Toutes ces entourloupettes du Nnom Ngui ne peuvent séduire que ceux des camerounais qui ont la jugeote embryonnaire. Mais ceux qui n’ont pas la mémoire courte savent que malgré les griefs faits à l’endroit d’Ahmadou Ahidjo sur certains aspects de la vie nationale, il aura largement mérité de cette patrie.

Selon les termes de son discours prononcé lors de sa démission le 04 novembre 1982 « nous avons ensemble accompli après l’indépendance, la Réunification et l’Unification, des progrès considérables dans tous les domaines. Notre pays dispose d’atouts importants.


L’unité nationale consolidée, des ressources nombreuses, variées et complémentaires, une économie en expansion continue, des finances saines, une justice sociale en amélioration, une population laborieuse et une jeunesse dynamique, de solides et fructueuses relationsd’amitié et de coopération en Afrique et dans le monde.

En effet, plusieurs grandes entreprises mises sur pied à l’époque d’Ahidjo ont tout simplement fait banqueroute avec l’avènement du « Renouveau national ».

On peut citer la Mission de développement des cultures vivrières (MIDEVIV), la société forestière et industrielle de Bélabo (SOFIBEL) l’une des plus grandes d’Afrique et dont la fermeture en 1995 a fortement contribué à la descente aux enfers de la petite ville de Bélabo, la cellulose du Cameroun(CELLUCAM) la plus grande opération industrielle jamaisentreprise au Cameroun depuis l’indépendance en termes d’intrants technologiques et financiers.

Son coût total a été estimé à près de 120 milliards de francs CFA. La plupart des aéroports du Cameroun à l’instar de ceux de Ngaoundéré et Bertoua aujourd’hui en désuétude sont le fruit du dynamisme d’Ahmadou Ahidjo.

Selon des notes transmises en 2006 à wikileaks par Niels Maquardt alors ambassadeur des Etats- Unis au Cameroun « Sous Ahidjo, le Cameroun avait les indicateurs sociaux et économiques les plus élevés d’Afrique.
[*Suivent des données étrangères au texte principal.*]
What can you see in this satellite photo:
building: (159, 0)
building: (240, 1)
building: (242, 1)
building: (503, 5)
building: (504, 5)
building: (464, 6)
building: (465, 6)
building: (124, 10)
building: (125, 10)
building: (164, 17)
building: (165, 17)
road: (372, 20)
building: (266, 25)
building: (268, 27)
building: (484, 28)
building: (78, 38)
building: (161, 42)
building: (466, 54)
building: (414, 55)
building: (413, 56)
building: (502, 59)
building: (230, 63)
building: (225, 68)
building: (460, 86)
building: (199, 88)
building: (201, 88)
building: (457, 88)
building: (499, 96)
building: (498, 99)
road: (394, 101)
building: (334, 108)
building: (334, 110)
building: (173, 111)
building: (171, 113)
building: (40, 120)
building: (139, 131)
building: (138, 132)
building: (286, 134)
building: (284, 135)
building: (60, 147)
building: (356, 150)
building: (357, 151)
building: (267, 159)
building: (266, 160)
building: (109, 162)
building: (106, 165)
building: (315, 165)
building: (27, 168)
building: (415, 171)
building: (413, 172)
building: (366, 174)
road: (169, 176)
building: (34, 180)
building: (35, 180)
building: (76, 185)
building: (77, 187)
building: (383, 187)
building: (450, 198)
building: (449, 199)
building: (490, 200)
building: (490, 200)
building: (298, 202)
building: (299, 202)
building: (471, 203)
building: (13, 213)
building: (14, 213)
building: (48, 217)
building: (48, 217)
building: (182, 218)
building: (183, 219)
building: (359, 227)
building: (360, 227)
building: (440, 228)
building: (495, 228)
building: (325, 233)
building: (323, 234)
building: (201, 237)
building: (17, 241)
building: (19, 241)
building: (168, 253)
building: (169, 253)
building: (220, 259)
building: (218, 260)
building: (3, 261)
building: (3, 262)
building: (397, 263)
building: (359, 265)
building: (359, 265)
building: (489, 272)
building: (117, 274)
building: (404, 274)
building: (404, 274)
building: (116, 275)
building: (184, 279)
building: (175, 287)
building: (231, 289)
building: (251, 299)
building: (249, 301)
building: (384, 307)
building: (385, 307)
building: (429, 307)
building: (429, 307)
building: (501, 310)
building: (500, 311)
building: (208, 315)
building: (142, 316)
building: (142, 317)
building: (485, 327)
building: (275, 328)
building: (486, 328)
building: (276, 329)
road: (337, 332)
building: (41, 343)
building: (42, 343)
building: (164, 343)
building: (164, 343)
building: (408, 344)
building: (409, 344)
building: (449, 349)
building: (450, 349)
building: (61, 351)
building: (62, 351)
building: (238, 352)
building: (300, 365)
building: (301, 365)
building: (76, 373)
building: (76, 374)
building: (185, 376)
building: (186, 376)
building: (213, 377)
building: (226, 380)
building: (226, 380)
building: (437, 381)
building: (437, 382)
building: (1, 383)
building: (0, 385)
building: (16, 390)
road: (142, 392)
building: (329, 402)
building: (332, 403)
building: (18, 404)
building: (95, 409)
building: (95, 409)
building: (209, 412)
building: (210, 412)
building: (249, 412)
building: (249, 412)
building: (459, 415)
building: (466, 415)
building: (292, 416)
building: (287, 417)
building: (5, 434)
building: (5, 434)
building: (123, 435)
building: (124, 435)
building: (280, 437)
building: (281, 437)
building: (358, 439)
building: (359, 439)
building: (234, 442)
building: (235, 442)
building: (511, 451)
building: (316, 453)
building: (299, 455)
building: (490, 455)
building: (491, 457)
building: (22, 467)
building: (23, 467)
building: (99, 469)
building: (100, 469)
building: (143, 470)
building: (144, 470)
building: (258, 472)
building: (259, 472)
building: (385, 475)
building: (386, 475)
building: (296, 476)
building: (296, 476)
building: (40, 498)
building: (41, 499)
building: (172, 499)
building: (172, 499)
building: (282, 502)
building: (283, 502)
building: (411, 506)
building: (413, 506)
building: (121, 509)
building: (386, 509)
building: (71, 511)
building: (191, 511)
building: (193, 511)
Le PIB, l’espérance de vie et les salaires du personnel de l’État étaient élevés et le chômage faible.

Les revenus du Cameroun dépendaient de plusieurs secteurs agricoles et ils profitaient de la hausse des prix mondiaux des denrées agricoles à la fin des années soixante-dix. Ahidjo utilisait ces revenus dans les plans concertés de développement quinquennaux. Les produits étaient régulés et vendus par des sociétés para publiques afin d’assurer un maximum de revenu à la fois à l’État et aux producteurs (paysans), réduisant le développement d’un secteur privé.
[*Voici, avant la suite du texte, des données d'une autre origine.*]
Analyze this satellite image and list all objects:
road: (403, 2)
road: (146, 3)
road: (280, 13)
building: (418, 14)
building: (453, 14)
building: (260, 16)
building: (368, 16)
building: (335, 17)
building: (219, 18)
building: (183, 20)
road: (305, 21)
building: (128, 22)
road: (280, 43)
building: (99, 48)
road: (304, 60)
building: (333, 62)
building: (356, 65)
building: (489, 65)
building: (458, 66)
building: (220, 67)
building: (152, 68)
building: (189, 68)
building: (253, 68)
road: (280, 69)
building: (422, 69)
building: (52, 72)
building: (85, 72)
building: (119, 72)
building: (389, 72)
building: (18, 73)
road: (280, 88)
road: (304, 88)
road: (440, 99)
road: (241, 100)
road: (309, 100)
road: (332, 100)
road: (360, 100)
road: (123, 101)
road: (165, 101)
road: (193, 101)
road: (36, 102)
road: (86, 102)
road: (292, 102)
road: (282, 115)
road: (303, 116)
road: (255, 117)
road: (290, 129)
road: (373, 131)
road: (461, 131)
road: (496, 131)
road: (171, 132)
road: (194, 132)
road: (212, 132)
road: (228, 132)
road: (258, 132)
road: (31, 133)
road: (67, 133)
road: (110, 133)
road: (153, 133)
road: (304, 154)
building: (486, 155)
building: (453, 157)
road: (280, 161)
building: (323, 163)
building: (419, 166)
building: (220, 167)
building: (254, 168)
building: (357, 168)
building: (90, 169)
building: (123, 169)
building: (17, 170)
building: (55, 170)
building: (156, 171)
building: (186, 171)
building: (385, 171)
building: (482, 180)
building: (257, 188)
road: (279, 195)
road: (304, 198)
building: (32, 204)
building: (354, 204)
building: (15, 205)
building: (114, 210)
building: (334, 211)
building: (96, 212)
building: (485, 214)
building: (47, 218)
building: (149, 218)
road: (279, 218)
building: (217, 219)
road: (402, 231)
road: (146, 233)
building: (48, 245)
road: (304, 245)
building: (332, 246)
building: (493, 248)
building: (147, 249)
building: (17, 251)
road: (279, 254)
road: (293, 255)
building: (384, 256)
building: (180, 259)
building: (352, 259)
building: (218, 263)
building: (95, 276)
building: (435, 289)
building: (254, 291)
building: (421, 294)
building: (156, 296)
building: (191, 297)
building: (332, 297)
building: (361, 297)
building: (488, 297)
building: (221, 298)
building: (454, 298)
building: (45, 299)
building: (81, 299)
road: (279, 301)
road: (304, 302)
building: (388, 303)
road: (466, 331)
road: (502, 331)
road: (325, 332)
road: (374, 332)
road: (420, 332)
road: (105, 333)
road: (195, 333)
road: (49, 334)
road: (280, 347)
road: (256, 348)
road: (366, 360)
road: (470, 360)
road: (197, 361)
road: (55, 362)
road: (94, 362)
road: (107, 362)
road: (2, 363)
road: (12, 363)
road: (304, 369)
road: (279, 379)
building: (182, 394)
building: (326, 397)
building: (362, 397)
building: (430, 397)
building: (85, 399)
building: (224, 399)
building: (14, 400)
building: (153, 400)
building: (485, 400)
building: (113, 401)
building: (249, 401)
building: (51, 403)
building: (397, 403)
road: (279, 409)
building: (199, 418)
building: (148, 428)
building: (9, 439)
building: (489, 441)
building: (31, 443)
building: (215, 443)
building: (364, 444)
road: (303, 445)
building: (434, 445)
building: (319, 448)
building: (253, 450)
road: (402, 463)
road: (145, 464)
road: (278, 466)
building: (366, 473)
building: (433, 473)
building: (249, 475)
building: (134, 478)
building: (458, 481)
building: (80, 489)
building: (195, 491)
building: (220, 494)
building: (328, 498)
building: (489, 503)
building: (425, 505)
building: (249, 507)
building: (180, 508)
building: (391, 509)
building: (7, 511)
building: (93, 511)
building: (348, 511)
Une grande partie du Cameroun moderne a été pensée et construite sous Ahidjo. » L’alibi de la crise économique brandie par Biya pour justifier son bilan désastreux à la tête de l’Etat ne saurait tenir la route d’autant plus que des pays comme la Côte-d’Ivoire, le Sénégal sont passés par là et se portent plutôt mieux que nous en ce moment.
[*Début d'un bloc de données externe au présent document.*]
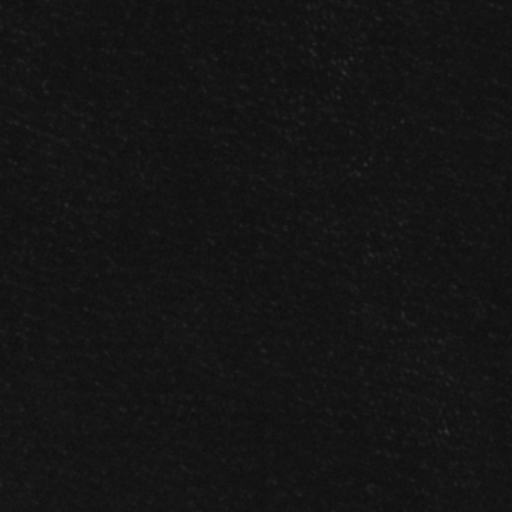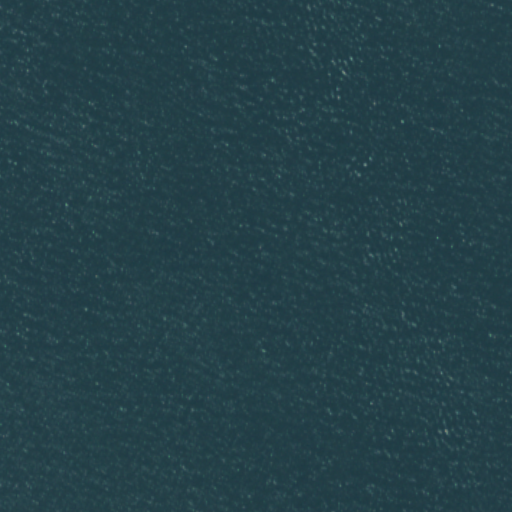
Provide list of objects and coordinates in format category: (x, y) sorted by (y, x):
river: (387, 256)
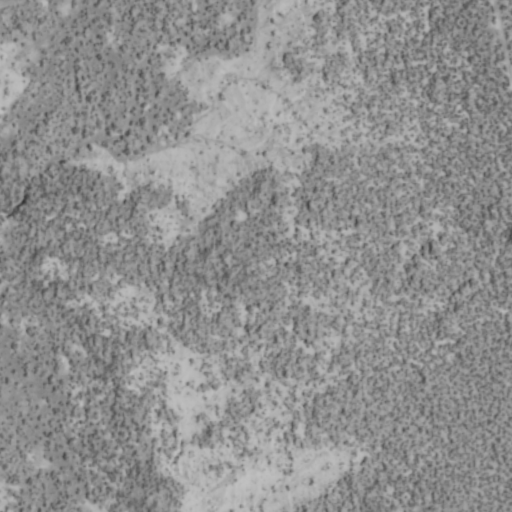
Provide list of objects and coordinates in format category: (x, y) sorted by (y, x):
road: (502, 42)
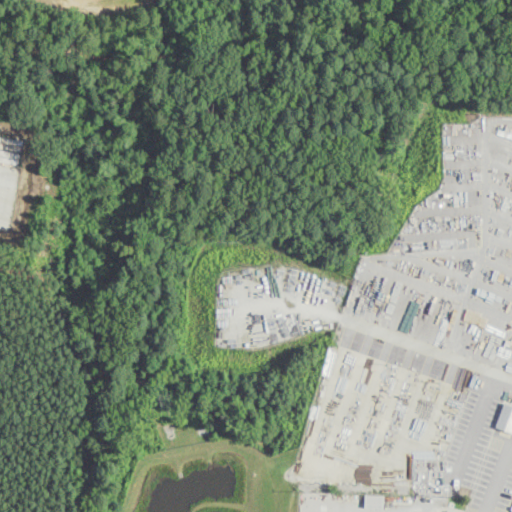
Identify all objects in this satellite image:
building: (505, 416)
building: (505, 418)
building: (374, 499)
building: (374, 500)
Pourquoi Paul Biya voudrait-il si vite oublier qu’il n’est qu’une pure fabrication d’Ahmadou Ahidjo et qu’il lui doit presque tout ? C’est sous la houlette de l’ancien président qu’il a gravi chaque échelon de la haute administration jusqu'à cumuler les postes de Secrétaire général à la présidence de la république et de directeur du cabinet civil en 1968.

Que Paul Biya se souvienne vite qu’il n’est qu’une émanation de son prédécesseur comme les Marafat, Atangana Mebara, Inoni Ephraïm, Titus Edzoa, procèdent aussi de lui, et qu’il solde rapidement ce lourd passif en réhabilitant officiellement la mémoire du tout premier président camerounais mort le 30 novembre 1989 à 65 ans et enterré au cimetière de Yoff à Dakar.




Qu’un autre président ne vienne pas le faire à sa place, mais que lui-même, Paul Biya, âgé de 79 ans à ce jour, le fasse. Ce serait tout à son honneur. Lui qui a déclaré dernièrement aux élites du Grand Nord, lors de sa visite aux sinistrés de Guirvidic, qu’à son âge il ne cherchait plus de problème.

Il a l’occasion, ici, au crépuscule de sa vie, de se montrer au moins une fois sincère. Sinon ni Germaine Ahidjo, ni ses enfants encore moins tous les camerounais pour qui le premier président de la république n’était pas un simple citoyen parmi tant d’autres, mais un grand homme d’Etat, ne lui pardonneront jamais cette humiliation.